▶ _Document section_

[Start]

The jamo derived above are all classified as wholly clear in fanqie. In addition to the above jamo, Ledyard believes that Sejong, without inspiration from any ʼPhags-pa graphs, chose to use a circle (ㅇ) as the basic shape for the laryngeal class. Unlike the other fundamental shapes supposed to derive from ʼPhags-pa, ㅇ is classified as "neither clear nor muddy". From there, the circle is modified to reflect other sounds, including the molar ㆁ, which is in a different sound class.

Ledyard's practice has some differences from that of the Haerye; that text begins with a slightly different set of jamo (ㅁ instead of Ledyard's ㅂ) and only calls for the addition, not removal, of lines. Ledyard defends these departures. He argues the line addition rule is poorly applied by the Haerye in the first place. There are several exceptions to the rule already given in that text, and lines are not added but in fact extended for the molars ㅁ ㅂ ㅍ. He argues that the line rule and even the stated derivations of the shapes as being inspired by outlines of speech organs and ancient Chinese symbolism seem post hoc, and that the correspondences he identifies go beyond coincidence.

Ledyard also thoroughly examines the historiography and historical context behind Hangul's creation and ʼPhags-pa's connection to Korea. He rules out many alternate hypothesized origins and provides evidence of knowledge of ʼPhags-pa in Sejong's court. On the "Old Seal" issue , Hope and Ledyard argue that the term may be a covert reference to ʼPhags-pa. That script had been used by the Mongols, who were regarded in China and Korea as barbarians; directly admitting inspiration from them could have prompted backlash. Ledyard describes this phrase as attempting to creatively place a Chinese "spin" on Hangul's origin. He also argues that there are attestations to "seal" being used to describe a style of Mongol script. In his 1997 paper, he argues there are attestations in Chinese literature of "古" being used to refer to Mongolia ("蒙古") and "篆" to ʼPhags-pa, although he concedes to not knowing of direct evidence that Sejong was directly aware of such literature. Ledyard also argues that ʼPhags-pa rhyme dictionaries and design either directly or indirectly influenced the design of Hangul. While there is no direct evidence of Sejong consulting such rhyme dictionaries, (Note: Despite this, Ledyard argues that Sejong possibly introduced such rhyme dictionaries to Sin, rather than the other way around, given Sejong's depth of knowledge in this area and breadth in others.) there is for Sin Sukchu. Sin relied on one such dictionary while producing the now-lost Sasŏng t'onggo. Also, Ledyard argues that Hangul organizes sounds and syllables in a way that more closely resembles ʼPhags-pa rhyme dictionary practice over Chinese.

In 1966, linguist Yu Chang-gyun also published a ʼPhags-pa hypothesis that Chong evaluates as having similar derivations to Ledyard's. Chong reasons that Yu's paper was published after Ledyard's thesis, and that the two had worked independently on the topic. Also, Chong claims that Yu did not consider only deriving basic characters then relying on the addition and removal of lines.

[End]

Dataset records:
[Start]

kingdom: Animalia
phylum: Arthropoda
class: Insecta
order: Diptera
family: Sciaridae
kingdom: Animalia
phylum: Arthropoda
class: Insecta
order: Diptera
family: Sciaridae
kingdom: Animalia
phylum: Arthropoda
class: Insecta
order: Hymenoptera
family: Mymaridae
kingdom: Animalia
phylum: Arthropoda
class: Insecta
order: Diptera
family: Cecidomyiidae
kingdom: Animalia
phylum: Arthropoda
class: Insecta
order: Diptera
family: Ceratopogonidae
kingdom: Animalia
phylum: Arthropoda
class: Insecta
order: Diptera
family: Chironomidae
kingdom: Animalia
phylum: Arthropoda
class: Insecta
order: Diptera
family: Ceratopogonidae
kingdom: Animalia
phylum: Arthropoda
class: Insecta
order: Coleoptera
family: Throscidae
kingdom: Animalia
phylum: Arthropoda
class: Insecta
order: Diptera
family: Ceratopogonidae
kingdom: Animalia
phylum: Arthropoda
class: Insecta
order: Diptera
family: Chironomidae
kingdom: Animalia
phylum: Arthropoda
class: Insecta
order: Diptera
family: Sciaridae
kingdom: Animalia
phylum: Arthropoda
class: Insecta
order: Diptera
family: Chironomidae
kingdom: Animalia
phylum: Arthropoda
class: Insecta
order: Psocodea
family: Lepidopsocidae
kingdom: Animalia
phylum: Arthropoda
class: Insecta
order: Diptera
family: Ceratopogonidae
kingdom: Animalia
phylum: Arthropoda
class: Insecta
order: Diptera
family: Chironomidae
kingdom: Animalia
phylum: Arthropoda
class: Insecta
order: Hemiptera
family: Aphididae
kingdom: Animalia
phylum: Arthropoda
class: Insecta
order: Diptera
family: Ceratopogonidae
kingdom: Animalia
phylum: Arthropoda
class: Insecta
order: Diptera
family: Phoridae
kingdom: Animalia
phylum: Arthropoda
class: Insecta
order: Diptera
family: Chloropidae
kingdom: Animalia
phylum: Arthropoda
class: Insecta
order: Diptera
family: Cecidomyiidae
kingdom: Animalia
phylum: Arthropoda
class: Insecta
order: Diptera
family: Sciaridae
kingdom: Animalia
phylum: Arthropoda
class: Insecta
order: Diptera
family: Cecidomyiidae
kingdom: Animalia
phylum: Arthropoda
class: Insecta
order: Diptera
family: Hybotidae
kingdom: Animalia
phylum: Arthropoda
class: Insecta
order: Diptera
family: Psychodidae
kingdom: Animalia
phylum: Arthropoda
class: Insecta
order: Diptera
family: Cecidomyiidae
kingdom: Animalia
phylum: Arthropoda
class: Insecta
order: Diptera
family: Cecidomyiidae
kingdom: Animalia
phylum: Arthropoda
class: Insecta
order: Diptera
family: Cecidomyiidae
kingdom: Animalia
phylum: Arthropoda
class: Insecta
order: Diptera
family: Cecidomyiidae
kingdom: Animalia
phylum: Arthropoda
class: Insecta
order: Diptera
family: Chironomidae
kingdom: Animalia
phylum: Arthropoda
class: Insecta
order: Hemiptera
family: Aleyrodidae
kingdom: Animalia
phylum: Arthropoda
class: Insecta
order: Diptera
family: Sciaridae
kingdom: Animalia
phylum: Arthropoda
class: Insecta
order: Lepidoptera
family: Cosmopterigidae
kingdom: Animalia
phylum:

[End]

▶ _Written exercise_
Using the text on Hangul's origins, decide whether each statement is true: (a) The Haerye begins with ㅁ where Ledyard uses ㅂ. (b) Ledyard says he knows of direct evidence that Sejong was aware of Chinese literature using "古" for Mongolia. (c) According to Chong, Yu Chang-gyun's paper appeared before Ledyard's thesis. Answer yes or no for each, and quote the words of the text that decide it.

▶ _Task response_
(a) Yes: "ㅁ instead of Ledyard's ㅂ"
(b) No: "he concedes to not knowing of direct evidence that Sejong was directly aware of such literature"
(c) No: "Yu's paper was published after Ledyard's thesis"